Teaching performance in digital and hybrid spaces: Only connect

Jeanmarie Higgins, Michael Schweikardt
Wednesday, March 1, 2023

The shift to online teaching in 2020 caused us all to switch up our methods, but perhaps we shouldn't be so quick to dismiss the digital mode now we are back in the classroom. Jeanmarie Higgins and Michael Schweikardt share their strategies for teaching performance in hybrid spaces.

One student's sketch: ‘Dancing at moonlight’
One student's sketch: ‘Dancing at moonlight’

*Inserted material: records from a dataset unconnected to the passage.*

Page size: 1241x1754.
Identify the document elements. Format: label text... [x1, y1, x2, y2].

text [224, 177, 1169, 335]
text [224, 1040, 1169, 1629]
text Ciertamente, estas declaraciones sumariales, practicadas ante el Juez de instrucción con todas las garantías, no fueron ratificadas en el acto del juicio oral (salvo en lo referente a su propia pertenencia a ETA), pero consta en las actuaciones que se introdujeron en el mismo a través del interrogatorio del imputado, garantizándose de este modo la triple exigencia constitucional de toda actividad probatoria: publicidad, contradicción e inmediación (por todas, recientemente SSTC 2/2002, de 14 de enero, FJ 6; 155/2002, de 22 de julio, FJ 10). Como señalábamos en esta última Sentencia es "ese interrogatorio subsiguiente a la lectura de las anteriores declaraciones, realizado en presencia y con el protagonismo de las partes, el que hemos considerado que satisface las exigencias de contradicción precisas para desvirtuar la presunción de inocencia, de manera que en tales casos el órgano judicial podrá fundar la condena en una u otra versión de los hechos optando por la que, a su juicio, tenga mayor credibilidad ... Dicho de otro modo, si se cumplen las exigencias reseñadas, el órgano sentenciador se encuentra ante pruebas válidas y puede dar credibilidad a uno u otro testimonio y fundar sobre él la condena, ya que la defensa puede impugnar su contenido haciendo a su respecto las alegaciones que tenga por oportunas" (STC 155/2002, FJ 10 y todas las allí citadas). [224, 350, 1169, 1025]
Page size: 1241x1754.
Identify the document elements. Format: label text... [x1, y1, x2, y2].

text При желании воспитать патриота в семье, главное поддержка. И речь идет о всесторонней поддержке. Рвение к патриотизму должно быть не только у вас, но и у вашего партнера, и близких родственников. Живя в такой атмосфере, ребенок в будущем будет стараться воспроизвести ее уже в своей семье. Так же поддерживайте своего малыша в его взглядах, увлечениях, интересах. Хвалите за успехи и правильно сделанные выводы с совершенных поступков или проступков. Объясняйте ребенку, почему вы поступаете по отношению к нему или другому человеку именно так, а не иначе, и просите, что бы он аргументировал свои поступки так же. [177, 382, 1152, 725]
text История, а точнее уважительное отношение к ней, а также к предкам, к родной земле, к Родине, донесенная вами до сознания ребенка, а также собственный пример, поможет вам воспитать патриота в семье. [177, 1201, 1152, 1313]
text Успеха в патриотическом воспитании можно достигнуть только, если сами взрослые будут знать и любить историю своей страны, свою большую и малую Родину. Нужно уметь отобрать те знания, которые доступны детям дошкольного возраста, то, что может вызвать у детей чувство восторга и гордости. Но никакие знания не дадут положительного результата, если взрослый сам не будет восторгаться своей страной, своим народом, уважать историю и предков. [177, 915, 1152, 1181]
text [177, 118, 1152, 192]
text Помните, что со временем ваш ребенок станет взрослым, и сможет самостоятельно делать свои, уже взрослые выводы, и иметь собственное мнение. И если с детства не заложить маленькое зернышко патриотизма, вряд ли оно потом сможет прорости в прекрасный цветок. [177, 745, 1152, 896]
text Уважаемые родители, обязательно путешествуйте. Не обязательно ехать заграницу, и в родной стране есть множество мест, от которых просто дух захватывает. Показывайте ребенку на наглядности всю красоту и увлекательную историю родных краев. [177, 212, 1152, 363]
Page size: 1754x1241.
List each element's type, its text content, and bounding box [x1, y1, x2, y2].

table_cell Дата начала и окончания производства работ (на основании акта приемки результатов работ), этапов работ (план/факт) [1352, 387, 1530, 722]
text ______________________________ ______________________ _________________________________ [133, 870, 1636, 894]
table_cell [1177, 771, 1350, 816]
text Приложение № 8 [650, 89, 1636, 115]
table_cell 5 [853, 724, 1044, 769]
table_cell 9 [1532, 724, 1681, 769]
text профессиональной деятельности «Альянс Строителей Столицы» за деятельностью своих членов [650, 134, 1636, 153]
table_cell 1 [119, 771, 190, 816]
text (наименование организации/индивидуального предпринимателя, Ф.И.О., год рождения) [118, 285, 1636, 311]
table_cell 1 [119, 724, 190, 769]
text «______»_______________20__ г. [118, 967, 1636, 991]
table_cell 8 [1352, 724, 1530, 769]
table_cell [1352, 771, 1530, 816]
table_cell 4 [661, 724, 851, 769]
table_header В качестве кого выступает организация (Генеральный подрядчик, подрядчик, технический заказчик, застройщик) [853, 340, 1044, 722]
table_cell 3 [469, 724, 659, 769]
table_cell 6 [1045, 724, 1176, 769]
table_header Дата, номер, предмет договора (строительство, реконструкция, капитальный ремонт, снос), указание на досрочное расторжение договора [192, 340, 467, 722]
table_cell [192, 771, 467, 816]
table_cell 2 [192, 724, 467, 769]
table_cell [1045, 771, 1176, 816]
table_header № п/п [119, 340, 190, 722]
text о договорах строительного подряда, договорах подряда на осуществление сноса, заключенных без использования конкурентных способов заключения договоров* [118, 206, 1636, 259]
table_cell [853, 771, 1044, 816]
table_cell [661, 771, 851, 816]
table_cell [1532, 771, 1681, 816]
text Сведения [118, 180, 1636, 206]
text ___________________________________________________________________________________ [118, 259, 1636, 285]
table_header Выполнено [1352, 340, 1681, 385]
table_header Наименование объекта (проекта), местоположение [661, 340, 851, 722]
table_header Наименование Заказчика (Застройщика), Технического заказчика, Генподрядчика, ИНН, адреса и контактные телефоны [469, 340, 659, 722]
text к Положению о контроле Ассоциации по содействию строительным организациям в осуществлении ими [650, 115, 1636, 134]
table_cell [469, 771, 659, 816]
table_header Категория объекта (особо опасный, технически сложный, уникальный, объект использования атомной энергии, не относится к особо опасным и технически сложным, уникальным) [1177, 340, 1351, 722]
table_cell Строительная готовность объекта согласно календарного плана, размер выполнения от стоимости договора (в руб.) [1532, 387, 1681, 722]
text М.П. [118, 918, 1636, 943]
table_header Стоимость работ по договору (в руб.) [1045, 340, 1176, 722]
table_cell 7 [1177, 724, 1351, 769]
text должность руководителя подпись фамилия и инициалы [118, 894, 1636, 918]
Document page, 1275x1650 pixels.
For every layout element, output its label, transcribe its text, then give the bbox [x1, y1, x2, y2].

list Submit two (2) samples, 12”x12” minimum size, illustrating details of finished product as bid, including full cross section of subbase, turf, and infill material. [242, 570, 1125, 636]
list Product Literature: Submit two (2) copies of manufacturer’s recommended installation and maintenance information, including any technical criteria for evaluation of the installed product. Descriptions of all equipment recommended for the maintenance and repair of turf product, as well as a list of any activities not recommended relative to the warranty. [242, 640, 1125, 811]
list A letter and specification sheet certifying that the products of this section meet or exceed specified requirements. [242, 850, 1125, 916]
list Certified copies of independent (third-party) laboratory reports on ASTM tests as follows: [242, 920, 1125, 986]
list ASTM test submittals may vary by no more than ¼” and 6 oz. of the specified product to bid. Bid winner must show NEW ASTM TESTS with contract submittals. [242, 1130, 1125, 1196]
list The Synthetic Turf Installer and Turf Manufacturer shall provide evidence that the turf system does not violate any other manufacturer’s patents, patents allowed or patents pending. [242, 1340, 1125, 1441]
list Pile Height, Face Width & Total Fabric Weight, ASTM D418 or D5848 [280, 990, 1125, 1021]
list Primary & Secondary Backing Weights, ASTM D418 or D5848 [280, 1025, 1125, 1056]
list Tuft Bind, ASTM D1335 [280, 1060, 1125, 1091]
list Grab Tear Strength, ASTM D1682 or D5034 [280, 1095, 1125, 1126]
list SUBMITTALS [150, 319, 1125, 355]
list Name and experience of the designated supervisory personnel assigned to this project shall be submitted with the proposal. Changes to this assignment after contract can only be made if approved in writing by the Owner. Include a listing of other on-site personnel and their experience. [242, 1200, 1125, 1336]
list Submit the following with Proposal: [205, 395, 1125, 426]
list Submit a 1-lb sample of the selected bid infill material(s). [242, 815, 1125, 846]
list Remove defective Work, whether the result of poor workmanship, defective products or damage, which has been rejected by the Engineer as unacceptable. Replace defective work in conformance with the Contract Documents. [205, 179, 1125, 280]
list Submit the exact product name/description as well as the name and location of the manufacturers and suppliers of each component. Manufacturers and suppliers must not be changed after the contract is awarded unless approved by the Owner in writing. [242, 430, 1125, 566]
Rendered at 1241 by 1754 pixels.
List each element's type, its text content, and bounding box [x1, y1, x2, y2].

All images: Jeanmarie Higgins

As all theatre instructors learned in 2020, not every mode of teaching is appropriate for every teaching situation. Theatre and drama instructors found themselves with a unique teaching problem during the pandemic: how can online teaching modes work for a live practice like theatre? Firstly, compassion for students’ learning situations is key to the teacher's success, regardless of the mode of teaching. Secondly, when the mode is digital, materiality is a key learning component. In other words, just because you're teaching online does not mean you cannot ask students to do things, make things, and collaborate with theatremaking materials.

Wireless connections

In what seemed like an impossible shift from in-person delivery to asynchronous web delivery, Penn State University's Performance & Society course thrived, becoming a popular course taken by hundreds of general education students. Scalable from 25-750 students, Theatre 101N is assessed without quizzes or exams regardless of enrollment. Instead, students are asked to complete a set of creative projects and discussions, all of which are submitted online through the learning management system. Some of the assignments are art projects. Other assignments are performance-based, such as a dance, a monologue, while others ask students to find performance in unexpected places – family photographs or a random throw of a handful of coins. Students also write performance reviews and short plays. If the student completes all the assignments, they receive an A for the course. So, although the stress of moving to online delivery in March 2020 was significant, Theatre 101N did not suffer as much as other courses in general education, specifically because it asked students to create things despite our inability to be together in a studio.

Although it might strain the imagination, the work required to maintain the course was no more than other large general education courses that use attendance and exams as primary methods of assessment. Although we did not know it at the time, we had created a class that privileged joy over rigour, and in such a way that we were not overly taxed as instructors.

This course pushed against the assumption that hybrid teaching/learning situations tend entirely towards the digital. To keep hybrid teaching/learning in balance, the class carved out an analogue space for encounters with objects, so there were material things running alongside the digital.

A material world

There are other courses that rely heavily on hands-on art making and in-person collaboration. THEA150 Fundamentals of Design is one such course. In 2020, this course was to be delivered in a hybrid mode, but for reasons of practicality and equity, the hybrid classroom was pulled irrevocably into the digital realm. In an effort to reclaim material aspects of the curriculum, a semester-long sketchbook assignment was instated, whereby students created five drawings per week based on open-ended prompts.

JEANMARIE HIGGINSThe prompt for one student's ‘Dancing at moonlight’ sketch

Taking advantage of available digital technology, students were asked to photograph their drawings with their mobile phones and upload them to the LMS (Canvas). Although their work was submitted as digital facsimiles in digital space, students were still making material drawings. As students were trying to make sense of themselves and their world, their sketchbooks emerged as places of performance where they could enact their feelings through the process of drawings. A measured flow of digital submissions encouraged daily drawing practice and made it possible for the instructor to see students’ work develop in real time. While the material practice of drawing served as ballast against students’ ever-increasing digital experience, the drawings they made were submitted and commented on in a digital space. What is left behind is a record of readable signs that recall embodied moments of students’ lives. In the end, the sketchbook assignment achieved a balance between the digital and the material that earned it a ‘hybrid’ status.

Keep it hybrid

Left unchecked, hybrid teaching/learning can slip entirely into the digital realm. But we learned that, in the hybrid classroom, digital spaces create new opportunities for collaboration and equity, and emerge as sites where materiality can flourish. Just as we felt compelled in 2020 to carve out analogue space for materiality to persist in digital space, today we are compelled to maintain digital spaces in the in-person classroom. We will continue to meet and work with students in both places.